═════ INPUT MATERIAL
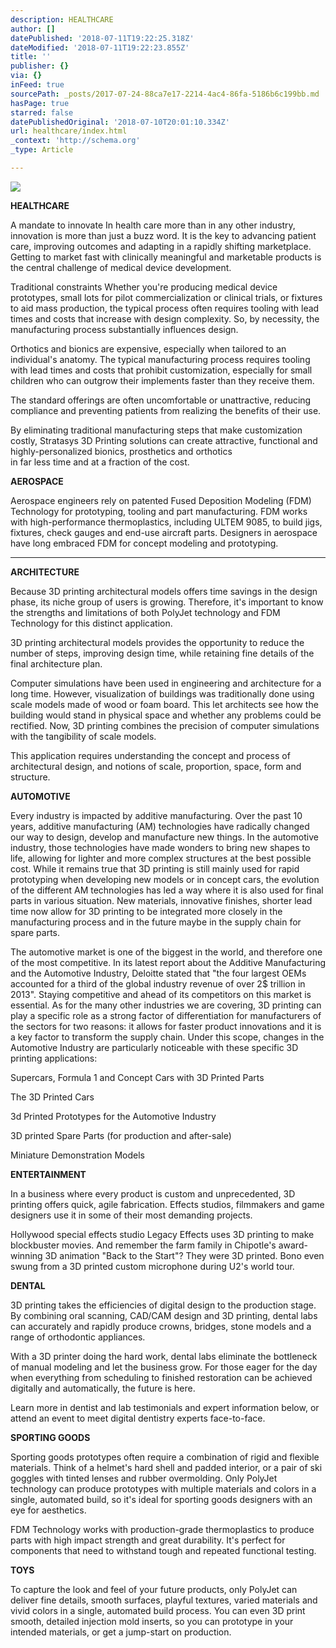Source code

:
 ```yaml
---
description: HEALTHCARE
author: []
datePublished: '2018-07-11T19:22:25.318Z'
dateModified: '2018-07-11T19:22:23.855Z'
title: ''
publisher: {}
via: {}
inFeed: true
sourcePath: _posts/2017-07-24-88ca7e17-2214-4ac4-86fa-5186b6c199bb.md
hasPage: true
starred: false
datePublishedOriginal: '2018-07-10T20:01:10.334Z'
url: healthcare/index.html
_context: 'http://schema.org'
_type: Article

---
```

![](https://the-grid-user-content.s3-us-west-2.amazonaws.com/0e7f6288-04da-4e4e-a0d1-664cc3305157.jpg)

**HEALTHCARE**

A mandate to innovate In health care more than in any other industry, innovation is more than just a buzz word. It is the key to advancing patient care, improving outcomes and adapting in a rapidly shifting marketplace. Getting to market fast with clinically meaningful and marketable products is the central challenge of medical device development.

Traditional constraints Whether you're producing medical device prototypes, small lots for pilot commercialization or clinical trials, or fixtures to aid mass production, the typical process often requires tooling with lead times and costs that increase with design complexity. So, by necessity, the manufacturing process substantially influences design.

Orthotics and bionics are expensive, especially when tailored to an individual's anatomy. The typical manufacturing process requires tooling with lead times and costs that prohibit customization, especially for small children who can outgrow their implements faster than they receive them.

The standard offerings are often uncomfortable or unattractive, reducing compliance and preventing patients from realizing the benefits of their use.

By eliminating traditional manufacturing steps that make customization costly, Stratasys 3D Printing solutions can create attractive, functional and highly-personalized bionics, prosthetics and orthotics  
in far less time and at a fraction of the cost.

**AEROSPACE**

Aerospace engineers rely on patented Fused Deposition Modeling (FDM) Technology for prototyping, tooling and part manufacturing. FDM works with high-performance thermoplastics, including ULTEM 9085, to build jigs, fixtures, check gauges and end-use aircraft parts. Designers in aerospace have long embraced FDM for concept modeling and prototyping.

---

**ARCHITECTURE**

Because 3D printing architectural models offers time savings in the design phase, its niche group of users is growing. Therefore, it's important to know the strengths and limitations of both PolyJet technology and FDM Technology for this distinct application.

3D printing architectural models provides the opportunity to reduce the number of steps, improving design time, while retaining fine details of the final architecture plan.

Computer simulations have been used in engineering and architecture for a long time. However, visualization of buildings was traditionally done using scale models made of wood or foam board. This let architects see how the building would stand in physical space and whether any problems could be rectified. Now, 3D printing combines the precision of computer simulations with the tangibility of scale models.

This application requires understanding the concept and process of architectural design, and notions of scale, proportion, space, form and structure.

**AUTOMOTIVE**

Every industry is impacted by additive manufacturing. Over the past 10 years, additive manufacturing (AM) technologies have radically changed our way to design, develop and manufacture new things. In the automotive industry, those technologies have made wonders to bring new shapes to life, allowing for lighter and more complex structures at the best possible cost. While it remains true that 3D printing is still mainly used for rapid prototyping when developing new models or in concept cars, the evolution of the different AM technologies has led a way where it is also used for final parts in various situation. New materials, innovative finishes, shorter lead time now allow for 3D printing to be integrated more closely in the manufacturing process and in the future maybe in the supply chain for spare parts.

The automotive market is one of the biggest in the world, and therefore one of the most competitive. In its latest report about the Additive Manufacturing and the Automotive Industry, Deloitte stated that "the four largest OEMs accounted for a third of the global industry revenue of over 2$ trillion in 2013". Staying competitive and ahead of its competitors on this market is essential. As for the many other industries we are covering, 3D printing can play a specific role as a strong factor of differentiation for manufacturers of the sectors for two reasons: it allows for faster product innovations and it is a key factor to transform the supply chain. Under this scope, changes in the Automotive Industry are particularly noticeable with these specific 3D printing applications:

Supercars, Formula 1 and Concept Cars with 3D Printed Parts

The 3D Printed Cars

3d Printed Prototypes for the Automotive Industry

3D printed Spare Parts (for production and after-sale)

Miniature Demonstration Models

**ENTERTAINMENT**

In a business where every product is custom and unprecedented, 3D printing offers quick, agile fabrication. Effects studios, filmmakers and game designers use it in some of their most demanding projects.

Hollywood special effects studio Legacy Effects uses 3D printing to make blockbuster movies. And remember the farm family in Chipotle's award-winning 3D animation "Back to the Start"? They were 3D printed. Bono even swung from a 3D printed custom microphone during U2's world tour.

**DENTAL**

3D printing takes the efficiencies of digital design to the production stage. By combining oral scanning, CAD/CAM design and 3D printing, dental labs can accurately and rapidly produce crowns, bridges, stone models and a range of orthodontic appliances.

With a 3D printer doing the hard work, dental labs eliminate the bottleneck of manual modeling and let the business grow. For those eager for the day when everything from scheduling to finished restoration can be achieved digitally and automatically, the future is here.

Learn more in dentist and lab testimonials and expert information below, or attend an event to meet digital dentistry experts face-to-face.

**SPORTING GOODS**

Sporting goods prototypes often require a combination of rigid and flexible materials. Think of a helmet's hard shell and padded interior, or a pair of ski goggles with tinted lenses and rubber overmolding. Only PolyJet technology can produce prototypes with multiple materials and colors in a single, automated build, so it's ideal for sporting goods designers with an eye for aesthetics.

FDM Technology works with production-grade thermoplastics to produce parts with high impact strength and great durability. It's perfect for components that need to withstand tough and repeated functional testing.

**TOYS**

To capture the look and feel of your future products, only PolyJet can deliver fine details, smooth surfaces, playful textures, varied materials and vivid colors in a single, automated build process. You can even 3D print smooth, detailed injection mold inserts, so you can prototype in your intended materials, or get a jump-start on production.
══════════
▶ [WHAT IS REQUIRED]
Set apart and copy each line of the records that holds the word "details".

▶ [WORKED SOLUTION]
3D printing architectural models provides the opportunity to reduce the number of steps, improving design time, while retaining fine details of the final architecture plan.
To capture the look and feel of your future products, only PolyJet can deliver fine details, smooth surfaces, playful textures, varied materials and vivid colors in a single, automated build process. You can even 3D print smooth, detailed injection mold inserts, so you can prototype in your intended materials, or get a jump-start on production.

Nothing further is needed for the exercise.